### DO THIS
Count the lines in the records below that contain the string "Might". Give only the number.

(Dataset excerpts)
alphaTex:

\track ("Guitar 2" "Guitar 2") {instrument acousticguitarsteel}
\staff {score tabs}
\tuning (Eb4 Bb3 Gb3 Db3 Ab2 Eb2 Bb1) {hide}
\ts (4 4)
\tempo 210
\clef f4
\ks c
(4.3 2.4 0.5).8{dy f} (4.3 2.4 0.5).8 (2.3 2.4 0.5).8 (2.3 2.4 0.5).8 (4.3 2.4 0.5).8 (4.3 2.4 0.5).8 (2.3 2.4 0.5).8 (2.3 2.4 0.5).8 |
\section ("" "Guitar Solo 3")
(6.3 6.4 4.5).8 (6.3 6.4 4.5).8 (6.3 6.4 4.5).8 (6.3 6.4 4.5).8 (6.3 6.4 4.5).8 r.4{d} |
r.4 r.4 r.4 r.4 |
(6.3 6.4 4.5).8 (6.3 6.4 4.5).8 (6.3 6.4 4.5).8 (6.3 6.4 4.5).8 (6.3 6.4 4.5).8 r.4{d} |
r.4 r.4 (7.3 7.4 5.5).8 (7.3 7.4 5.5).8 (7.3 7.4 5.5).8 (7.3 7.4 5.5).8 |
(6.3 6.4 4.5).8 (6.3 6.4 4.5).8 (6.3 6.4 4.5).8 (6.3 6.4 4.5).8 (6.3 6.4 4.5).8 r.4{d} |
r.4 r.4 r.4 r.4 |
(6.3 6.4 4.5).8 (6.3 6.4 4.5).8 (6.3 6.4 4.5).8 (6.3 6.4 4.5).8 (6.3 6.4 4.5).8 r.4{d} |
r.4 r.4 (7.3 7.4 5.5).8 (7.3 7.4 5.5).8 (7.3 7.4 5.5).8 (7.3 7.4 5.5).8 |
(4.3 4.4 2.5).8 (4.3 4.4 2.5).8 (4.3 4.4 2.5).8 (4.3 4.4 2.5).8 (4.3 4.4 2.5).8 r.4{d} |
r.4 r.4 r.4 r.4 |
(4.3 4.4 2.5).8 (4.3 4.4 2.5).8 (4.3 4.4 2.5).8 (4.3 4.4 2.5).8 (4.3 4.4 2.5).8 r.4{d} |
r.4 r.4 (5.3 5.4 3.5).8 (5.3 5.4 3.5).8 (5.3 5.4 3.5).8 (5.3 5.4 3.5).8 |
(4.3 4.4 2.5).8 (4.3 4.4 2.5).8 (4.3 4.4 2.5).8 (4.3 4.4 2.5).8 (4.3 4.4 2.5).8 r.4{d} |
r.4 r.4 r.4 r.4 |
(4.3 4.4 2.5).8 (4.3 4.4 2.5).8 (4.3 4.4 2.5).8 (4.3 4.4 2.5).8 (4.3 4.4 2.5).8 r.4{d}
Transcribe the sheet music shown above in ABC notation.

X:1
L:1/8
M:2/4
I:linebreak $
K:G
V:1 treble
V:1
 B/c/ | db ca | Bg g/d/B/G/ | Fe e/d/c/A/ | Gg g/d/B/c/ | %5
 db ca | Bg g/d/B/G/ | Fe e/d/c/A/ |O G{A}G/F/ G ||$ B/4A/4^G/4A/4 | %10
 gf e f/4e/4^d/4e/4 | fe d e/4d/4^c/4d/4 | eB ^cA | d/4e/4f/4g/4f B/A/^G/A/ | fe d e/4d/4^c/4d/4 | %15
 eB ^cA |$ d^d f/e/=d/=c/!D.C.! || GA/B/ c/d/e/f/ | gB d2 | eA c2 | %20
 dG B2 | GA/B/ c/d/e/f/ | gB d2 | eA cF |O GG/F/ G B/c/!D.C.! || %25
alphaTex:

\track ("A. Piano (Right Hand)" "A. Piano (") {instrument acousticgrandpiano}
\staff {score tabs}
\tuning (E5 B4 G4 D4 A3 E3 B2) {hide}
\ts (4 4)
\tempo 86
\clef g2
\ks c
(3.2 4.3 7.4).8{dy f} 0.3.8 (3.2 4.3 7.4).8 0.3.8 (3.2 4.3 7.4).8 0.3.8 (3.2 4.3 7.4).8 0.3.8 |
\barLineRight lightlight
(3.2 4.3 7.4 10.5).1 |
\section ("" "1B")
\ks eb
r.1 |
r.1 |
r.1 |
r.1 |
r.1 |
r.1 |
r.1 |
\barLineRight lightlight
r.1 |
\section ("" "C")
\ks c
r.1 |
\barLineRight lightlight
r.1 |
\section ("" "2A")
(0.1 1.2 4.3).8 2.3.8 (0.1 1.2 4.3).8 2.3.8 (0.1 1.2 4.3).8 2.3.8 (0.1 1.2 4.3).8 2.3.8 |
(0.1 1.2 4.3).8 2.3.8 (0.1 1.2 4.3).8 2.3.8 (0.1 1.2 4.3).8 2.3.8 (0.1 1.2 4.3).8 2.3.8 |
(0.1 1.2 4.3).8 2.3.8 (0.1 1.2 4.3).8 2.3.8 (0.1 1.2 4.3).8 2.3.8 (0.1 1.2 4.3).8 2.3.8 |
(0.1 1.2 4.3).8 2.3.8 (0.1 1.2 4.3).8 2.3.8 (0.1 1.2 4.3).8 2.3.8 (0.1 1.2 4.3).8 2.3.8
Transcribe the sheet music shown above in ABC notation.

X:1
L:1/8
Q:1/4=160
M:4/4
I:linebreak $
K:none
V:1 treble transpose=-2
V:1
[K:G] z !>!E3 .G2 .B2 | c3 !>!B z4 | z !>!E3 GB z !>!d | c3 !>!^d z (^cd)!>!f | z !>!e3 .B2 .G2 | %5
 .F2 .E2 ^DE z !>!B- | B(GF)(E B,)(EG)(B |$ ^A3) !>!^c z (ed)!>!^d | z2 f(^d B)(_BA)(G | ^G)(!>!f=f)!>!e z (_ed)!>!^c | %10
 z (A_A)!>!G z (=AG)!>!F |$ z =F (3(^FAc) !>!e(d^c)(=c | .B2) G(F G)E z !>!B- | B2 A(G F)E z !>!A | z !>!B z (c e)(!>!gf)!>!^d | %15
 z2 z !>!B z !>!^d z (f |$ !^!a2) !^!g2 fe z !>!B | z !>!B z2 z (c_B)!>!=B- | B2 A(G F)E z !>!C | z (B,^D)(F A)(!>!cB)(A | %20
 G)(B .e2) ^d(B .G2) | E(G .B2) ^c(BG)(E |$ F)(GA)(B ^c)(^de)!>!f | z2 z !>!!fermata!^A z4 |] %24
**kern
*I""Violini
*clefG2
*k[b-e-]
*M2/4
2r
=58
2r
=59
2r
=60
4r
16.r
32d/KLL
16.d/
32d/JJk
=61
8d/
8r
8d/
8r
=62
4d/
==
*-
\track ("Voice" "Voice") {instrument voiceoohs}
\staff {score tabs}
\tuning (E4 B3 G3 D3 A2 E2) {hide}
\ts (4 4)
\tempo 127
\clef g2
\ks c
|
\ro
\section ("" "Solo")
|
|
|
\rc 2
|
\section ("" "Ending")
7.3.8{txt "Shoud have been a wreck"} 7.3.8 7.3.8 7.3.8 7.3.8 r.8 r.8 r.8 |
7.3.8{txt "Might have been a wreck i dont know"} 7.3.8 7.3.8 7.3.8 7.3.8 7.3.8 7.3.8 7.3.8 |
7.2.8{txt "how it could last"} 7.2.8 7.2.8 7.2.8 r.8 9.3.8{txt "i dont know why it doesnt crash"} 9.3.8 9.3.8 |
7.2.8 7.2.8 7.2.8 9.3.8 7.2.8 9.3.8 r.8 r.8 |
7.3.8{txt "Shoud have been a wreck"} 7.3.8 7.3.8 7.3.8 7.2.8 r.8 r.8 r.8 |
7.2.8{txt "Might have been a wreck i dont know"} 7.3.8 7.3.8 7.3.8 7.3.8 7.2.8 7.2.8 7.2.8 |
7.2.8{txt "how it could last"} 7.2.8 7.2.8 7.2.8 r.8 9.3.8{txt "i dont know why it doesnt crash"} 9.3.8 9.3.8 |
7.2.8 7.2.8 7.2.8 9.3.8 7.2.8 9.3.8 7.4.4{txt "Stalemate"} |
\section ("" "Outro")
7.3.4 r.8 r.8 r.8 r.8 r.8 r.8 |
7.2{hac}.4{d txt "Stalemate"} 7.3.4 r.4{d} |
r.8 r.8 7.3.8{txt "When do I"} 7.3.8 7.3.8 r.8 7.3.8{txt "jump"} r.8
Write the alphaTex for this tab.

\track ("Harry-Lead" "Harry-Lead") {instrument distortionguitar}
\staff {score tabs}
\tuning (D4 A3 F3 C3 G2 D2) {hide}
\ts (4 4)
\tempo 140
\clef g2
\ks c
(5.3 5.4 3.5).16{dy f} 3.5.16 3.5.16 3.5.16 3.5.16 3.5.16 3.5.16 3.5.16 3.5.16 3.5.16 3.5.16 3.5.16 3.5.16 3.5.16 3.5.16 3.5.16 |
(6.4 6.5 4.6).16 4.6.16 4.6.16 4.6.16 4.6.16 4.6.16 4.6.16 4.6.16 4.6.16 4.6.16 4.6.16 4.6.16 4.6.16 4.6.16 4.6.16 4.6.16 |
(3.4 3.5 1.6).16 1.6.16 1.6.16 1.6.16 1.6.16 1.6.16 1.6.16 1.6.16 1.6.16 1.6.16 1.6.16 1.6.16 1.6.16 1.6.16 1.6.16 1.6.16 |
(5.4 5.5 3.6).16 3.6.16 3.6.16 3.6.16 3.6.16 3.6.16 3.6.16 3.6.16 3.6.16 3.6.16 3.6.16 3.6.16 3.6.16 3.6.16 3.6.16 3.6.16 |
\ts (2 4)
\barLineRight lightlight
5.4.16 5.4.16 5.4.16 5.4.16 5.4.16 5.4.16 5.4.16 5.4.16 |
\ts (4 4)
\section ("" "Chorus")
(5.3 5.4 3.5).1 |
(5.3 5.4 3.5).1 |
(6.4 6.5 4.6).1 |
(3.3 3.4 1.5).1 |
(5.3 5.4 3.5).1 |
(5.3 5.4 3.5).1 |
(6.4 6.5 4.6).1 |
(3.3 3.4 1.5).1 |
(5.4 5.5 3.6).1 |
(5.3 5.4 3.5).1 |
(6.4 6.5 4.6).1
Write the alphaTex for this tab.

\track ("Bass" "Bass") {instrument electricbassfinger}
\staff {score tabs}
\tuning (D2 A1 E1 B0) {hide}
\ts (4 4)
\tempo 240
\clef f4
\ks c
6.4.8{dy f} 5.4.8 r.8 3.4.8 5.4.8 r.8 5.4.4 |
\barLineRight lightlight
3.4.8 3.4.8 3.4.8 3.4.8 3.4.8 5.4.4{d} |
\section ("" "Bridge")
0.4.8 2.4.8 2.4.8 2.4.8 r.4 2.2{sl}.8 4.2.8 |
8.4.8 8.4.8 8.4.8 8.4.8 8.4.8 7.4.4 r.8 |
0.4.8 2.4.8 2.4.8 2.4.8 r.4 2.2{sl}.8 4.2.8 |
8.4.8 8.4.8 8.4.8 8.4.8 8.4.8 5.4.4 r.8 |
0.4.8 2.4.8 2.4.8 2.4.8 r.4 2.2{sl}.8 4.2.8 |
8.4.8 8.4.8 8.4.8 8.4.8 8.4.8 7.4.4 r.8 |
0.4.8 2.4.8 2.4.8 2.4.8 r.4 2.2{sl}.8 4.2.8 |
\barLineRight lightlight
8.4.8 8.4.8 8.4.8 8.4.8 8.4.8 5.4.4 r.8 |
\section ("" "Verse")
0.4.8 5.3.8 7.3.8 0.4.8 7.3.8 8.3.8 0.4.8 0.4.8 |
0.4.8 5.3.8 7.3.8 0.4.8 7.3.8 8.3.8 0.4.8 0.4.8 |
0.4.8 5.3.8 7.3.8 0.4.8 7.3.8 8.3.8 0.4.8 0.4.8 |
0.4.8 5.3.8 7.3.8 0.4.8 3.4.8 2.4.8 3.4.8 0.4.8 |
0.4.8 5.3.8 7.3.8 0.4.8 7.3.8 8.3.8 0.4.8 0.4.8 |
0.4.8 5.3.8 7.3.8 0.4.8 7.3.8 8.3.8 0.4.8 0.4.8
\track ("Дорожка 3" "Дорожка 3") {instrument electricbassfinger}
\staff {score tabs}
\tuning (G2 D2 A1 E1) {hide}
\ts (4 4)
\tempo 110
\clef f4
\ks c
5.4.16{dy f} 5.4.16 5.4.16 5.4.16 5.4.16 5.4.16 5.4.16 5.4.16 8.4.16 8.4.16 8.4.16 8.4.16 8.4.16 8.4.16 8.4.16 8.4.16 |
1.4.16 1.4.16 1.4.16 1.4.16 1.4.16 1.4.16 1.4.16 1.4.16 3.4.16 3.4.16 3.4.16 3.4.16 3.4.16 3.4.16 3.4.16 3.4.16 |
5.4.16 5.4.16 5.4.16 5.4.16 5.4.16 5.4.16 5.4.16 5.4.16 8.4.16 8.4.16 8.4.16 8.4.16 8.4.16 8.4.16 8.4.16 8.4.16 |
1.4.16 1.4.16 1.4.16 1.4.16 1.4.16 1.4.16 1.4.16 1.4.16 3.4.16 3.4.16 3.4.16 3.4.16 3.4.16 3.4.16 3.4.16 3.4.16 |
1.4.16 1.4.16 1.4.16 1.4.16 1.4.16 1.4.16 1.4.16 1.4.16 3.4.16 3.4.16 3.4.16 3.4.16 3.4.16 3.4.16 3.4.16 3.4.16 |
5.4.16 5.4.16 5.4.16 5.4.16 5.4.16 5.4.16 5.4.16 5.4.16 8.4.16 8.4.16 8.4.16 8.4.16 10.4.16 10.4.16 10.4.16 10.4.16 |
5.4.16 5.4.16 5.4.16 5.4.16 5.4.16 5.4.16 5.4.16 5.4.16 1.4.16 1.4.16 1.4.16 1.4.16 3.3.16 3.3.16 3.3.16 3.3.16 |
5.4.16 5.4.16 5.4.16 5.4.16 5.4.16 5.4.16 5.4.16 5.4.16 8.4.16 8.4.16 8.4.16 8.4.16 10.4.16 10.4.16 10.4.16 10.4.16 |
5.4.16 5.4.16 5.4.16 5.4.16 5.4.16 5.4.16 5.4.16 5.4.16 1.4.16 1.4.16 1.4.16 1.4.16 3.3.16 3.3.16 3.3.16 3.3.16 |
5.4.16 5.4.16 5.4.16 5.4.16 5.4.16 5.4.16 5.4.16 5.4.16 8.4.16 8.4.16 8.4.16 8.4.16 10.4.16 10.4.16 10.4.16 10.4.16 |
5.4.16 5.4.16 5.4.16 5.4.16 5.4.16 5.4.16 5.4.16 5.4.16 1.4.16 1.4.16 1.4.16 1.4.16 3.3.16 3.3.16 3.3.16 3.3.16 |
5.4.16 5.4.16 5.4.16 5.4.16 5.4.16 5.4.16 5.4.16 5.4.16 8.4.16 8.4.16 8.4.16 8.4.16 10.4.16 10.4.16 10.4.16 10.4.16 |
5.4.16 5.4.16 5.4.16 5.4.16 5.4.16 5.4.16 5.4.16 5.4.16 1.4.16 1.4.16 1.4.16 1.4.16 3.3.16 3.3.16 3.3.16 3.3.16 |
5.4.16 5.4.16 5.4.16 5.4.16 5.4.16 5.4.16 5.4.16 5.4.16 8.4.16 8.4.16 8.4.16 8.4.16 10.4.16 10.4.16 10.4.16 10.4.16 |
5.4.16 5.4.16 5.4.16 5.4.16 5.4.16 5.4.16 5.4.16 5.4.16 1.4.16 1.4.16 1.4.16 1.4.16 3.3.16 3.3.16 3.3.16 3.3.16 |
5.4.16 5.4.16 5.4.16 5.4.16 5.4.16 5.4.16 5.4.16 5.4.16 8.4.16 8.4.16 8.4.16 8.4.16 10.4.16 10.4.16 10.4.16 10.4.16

### RESULT
2